When buying baby chicks, there's always the chance that you will accidentally buy a baby rooster instead. Differentiating between roosters and hens can be difficult, especially for beginners. We knew that we didn't want an angry mini-dinosaur running around acting like he owns the place, so my wife found a farm that charged a bit more but guaranteed hens. This is not a necessity for everyone, but for us, it really helped out.

Do you know the difference between roosters and hens?

Do you know the difference between roosters and hens?

5 Positives of Owning Chickens

  1. Fresh, organic eggs: This is the number one reason to own these birds. Fresh eggs from healthy birds are so delicious that you'll never be the same again. They do need some washing beforehand, but if you desire to crack one into your pan, then you won't be disappointed.
  2. Fertilizer: Chicken poop is high in nitrogen, which is a good way to fertilize a garden or yard. I've heard of people using it in their compost as well.
  3. Insect control: My chickens love to chase and eat any bug they can get their beaks on. Depending on how many birds you own, this could really help with your insect problems.
  4. Companionship: Chickens have the potential to be very friendly animals. We have one hen named Iris that will come and sit in our lap and want to be petted. Our other two, Petunia and Marigold, are still warming up to the family. I'd recommend buying some dried mealworms; chickens go crazy for those little guys.
  5. Responsibility: If you have children, it can be a good lesson in responsibility. My son loves our three ladies, and my wife and I try to get him involved in taking care of these animals. He feeds them, makes sure that they have water, and loves to give them the mealworm treats.

5 Negatives of Owning Chickens

  1. Mess: Their coop and nesting box has to be cleaned almost daily. They poop a lot, and it is gross.
  2. Daily care: Like any animal, they need to be taken care of, and it's a daily thing. We try to feed them some appropriate leftovers and scraps, but it's mostly chicken feed for the gals.
  3. They need to be protected: I'm pretty sure that if left to their own devices, our dogs would gobble up our chickens with no hesitation. If the ladies are out free-ranging in the backyard, the dogs cannot be let outside. If they even see them from the window, they will bark and jump like absolute wild animals. It's probably the biggest negative for my family right now because we thought that our dogs would be friendly and gentle instead of bloodthirsty.
  4. They're sensitive to insect and weed control: Spraying for weeds and bugs with traditional products can be dangerous for your birds. This is frustrating for me because if I want my lawn short, I'd have to mow these weeds down every week. We're hoping that the chickens develop a taste for mosquitoes and junebugs, too.
  5. They're vulnerable to predation: In Texas, we have birds of prey in the sky, and as a kid, I have seen them nab chickens in broad daylight. If you let your chickens free-range, then that is a real risk that you are taking. There are also stray dogs, cats, raccoons, and even rats that can go after your birds.
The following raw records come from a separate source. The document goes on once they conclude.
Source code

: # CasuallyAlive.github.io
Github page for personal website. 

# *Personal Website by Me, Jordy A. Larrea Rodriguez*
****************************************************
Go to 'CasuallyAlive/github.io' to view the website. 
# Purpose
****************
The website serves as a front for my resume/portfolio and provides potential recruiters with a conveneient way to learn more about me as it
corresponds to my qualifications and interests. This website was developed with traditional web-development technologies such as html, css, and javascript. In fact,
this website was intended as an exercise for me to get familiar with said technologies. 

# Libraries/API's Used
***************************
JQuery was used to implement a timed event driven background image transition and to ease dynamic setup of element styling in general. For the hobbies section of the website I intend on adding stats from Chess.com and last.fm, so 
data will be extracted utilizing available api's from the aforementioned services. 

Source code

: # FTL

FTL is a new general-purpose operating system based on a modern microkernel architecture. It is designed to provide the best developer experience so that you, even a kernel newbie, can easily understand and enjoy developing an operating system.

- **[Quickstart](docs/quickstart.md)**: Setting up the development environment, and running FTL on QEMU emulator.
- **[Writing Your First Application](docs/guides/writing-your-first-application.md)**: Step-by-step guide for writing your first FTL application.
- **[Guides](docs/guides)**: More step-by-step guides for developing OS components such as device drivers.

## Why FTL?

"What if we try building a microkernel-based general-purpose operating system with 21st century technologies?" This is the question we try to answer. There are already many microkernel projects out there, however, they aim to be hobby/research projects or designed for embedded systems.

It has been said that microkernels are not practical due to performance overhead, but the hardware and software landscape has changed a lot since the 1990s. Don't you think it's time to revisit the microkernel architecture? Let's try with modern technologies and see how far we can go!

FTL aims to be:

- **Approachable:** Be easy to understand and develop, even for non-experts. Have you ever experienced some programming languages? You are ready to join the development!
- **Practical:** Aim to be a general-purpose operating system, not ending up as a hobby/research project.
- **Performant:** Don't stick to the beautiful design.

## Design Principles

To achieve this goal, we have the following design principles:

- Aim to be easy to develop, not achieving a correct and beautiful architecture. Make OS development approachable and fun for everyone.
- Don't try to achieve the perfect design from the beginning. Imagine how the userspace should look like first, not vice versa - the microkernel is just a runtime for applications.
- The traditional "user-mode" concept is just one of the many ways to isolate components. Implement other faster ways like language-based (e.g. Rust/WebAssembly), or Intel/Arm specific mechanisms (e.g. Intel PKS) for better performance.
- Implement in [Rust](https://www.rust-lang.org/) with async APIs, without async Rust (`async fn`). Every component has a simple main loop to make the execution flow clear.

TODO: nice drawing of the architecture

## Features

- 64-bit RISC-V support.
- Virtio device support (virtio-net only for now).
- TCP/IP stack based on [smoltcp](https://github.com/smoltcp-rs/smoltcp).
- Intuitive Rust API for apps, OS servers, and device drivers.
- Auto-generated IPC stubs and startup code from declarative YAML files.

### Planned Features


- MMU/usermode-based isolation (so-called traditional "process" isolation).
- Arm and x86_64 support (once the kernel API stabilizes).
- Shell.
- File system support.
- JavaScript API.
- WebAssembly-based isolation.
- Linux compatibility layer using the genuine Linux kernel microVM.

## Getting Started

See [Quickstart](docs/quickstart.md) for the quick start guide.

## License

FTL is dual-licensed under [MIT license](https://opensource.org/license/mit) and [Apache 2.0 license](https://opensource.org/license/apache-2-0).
Are You Ready for Chicken Ownership?

After my wife and I considered all these pros and cons, we determined the positives outweighed the negatives and decided to be chicken owners. They're a fun and productive animal to have on your property, and while they may not be for everyone, the eggs are still delicious.

This content is accurate and true to the best of the author’s knowledge and is not meant to substitute for formal and individualized advice from a qualified professional.


Ellison Hartley from Maryland, USA on April 26, 2019:

I have ended up with so many chickens because people got on the trendy backyard chicken bandwagon without looking into it first.